The highlights of the movie end up being the music and the cheesy fight scenes - and maybe the interplay between Zerbe's Abner Deveraux and Caridi's Calvin Richards. KISS Meets the Phantom of the Park can be fun to watch IF you go into it expecting a cheesy 70's superhero camp movie. If that's all you expect, then it meets and exceeds those expectations. It's a great bit of nostalgia as well.
KISS survived this movie, but just barely. A year later they had a huge hit with their Dynasty album, but then saw Peter Criss leave the band, with Ace Frehley following suit a couple of years later. They saw their fortunes fade for a few years (despite the introduction of the late, great Eric Carr on drums in 1980) before their career revival minus the make-up with albums like Lick It Up, Animalize, Asylum, and Revenge. In 1996 the original group got back together for a wildly successful reunion that lasted for 5 years.
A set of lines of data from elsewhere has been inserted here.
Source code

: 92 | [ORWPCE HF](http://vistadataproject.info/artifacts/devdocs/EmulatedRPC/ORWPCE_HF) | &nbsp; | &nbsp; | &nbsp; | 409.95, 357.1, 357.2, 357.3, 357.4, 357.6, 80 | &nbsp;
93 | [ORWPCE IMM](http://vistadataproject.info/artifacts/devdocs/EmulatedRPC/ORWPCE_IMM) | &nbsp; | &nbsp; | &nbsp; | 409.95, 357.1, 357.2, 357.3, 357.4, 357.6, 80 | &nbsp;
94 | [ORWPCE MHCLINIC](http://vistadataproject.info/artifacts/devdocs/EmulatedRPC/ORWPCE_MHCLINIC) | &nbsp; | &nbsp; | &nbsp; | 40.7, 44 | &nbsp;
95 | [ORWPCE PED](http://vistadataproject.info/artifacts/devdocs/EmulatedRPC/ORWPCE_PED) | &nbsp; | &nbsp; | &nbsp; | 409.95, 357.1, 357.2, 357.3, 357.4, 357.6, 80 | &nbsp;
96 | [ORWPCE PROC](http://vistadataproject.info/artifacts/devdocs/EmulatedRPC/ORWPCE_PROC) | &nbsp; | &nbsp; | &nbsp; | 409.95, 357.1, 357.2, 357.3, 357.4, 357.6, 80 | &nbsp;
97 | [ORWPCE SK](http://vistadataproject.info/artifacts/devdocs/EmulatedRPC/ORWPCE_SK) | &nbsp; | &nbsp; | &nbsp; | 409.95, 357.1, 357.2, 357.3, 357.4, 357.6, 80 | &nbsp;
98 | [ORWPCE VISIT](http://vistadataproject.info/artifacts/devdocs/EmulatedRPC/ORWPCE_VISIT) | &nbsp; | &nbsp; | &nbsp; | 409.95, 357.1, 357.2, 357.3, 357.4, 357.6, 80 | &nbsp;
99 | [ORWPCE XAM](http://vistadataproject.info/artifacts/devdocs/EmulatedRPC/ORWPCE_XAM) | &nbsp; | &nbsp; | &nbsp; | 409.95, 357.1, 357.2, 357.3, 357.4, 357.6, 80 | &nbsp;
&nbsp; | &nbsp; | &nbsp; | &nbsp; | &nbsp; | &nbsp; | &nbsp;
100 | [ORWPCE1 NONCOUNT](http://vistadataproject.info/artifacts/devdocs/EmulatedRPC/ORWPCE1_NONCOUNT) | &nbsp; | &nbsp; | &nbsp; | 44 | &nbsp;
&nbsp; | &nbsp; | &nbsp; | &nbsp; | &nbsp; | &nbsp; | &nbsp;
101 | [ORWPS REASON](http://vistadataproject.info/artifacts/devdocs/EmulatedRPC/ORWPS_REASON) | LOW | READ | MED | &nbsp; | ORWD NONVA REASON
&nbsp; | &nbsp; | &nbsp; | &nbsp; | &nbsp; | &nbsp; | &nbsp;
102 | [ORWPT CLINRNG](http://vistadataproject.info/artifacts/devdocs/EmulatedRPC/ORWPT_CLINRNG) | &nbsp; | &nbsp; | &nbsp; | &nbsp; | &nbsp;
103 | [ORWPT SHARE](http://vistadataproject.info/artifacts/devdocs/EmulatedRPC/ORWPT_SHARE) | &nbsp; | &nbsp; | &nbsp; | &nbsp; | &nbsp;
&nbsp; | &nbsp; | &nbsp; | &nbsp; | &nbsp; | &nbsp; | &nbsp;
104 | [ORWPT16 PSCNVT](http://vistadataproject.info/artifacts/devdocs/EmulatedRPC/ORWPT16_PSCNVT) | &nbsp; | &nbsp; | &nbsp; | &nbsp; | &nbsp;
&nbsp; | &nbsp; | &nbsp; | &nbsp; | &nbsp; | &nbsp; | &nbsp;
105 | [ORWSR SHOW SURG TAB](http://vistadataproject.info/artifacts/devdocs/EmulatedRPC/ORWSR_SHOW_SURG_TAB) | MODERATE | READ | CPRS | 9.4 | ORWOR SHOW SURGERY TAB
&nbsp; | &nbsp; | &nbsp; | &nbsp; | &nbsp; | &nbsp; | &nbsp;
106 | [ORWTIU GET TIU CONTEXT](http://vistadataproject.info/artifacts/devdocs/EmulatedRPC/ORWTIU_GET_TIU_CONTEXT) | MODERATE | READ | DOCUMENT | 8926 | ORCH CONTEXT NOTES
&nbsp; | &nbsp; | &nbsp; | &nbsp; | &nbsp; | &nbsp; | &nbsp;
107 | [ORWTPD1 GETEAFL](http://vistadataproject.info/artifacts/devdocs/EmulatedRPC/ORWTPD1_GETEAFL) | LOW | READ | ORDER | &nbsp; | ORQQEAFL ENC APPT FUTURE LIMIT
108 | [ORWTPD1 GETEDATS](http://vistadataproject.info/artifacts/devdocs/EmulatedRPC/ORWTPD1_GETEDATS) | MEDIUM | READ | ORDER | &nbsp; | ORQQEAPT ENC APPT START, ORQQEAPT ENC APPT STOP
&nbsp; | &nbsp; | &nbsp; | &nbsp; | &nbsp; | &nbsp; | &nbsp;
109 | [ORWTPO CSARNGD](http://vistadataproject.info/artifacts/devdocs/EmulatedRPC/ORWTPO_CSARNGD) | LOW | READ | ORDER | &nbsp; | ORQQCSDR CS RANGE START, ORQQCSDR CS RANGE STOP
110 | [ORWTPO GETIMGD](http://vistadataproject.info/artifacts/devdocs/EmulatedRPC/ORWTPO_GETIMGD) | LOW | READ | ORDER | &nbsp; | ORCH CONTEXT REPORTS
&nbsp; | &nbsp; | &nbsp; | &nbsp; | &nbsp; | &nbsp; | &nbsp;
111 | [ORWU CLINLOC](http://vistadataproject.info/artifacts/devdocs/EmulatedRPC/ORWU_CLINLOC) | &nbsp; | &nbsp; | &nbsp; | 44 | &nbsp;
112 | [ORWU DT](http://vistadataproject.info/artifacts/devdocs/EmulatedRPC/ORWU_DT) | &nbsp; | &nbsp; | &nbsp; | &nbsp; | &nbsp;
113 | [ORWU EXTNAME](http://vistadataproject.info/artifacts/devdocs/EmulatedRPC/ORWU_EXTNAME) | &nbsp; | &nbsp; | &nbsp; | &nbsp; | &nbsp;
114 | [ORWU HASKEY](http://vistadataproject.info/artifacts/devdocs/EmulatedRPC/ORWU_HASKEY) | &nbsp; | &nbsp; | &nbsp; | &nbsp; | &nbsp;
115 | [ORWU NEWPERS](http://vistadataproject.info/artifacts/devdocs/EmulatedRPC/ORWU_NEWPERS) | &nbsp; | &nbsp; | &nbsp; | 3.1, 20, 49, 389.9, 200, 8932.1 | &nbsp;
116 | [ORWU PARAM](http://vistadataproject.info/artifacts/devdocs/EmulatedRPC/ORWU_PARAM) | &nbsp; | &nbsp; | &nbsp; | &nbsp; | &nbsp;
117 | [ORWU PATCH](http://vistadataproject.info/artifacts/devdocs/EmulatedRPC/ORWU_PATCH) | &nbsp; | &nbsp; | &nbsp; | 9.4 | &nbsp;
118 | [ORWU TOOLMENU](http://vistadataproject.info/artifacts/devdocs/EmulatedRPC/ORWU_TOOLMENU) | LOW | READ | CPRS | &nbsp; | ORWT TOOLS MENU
Once again, Peter Criss and Ace Frehley proved to be too unstable and erratic to continue in the band, and they each ended up leaving KISS (or being asked to leave) for a second time. Despite a "Farewell Tour" in 2000-2001 KISS still continues today, and they still hate this movie. But like a veteran telling war stories, they still tell the tale of making this movie, and of how a great idea was turned into something profoundly stupid yet still strangely compelling.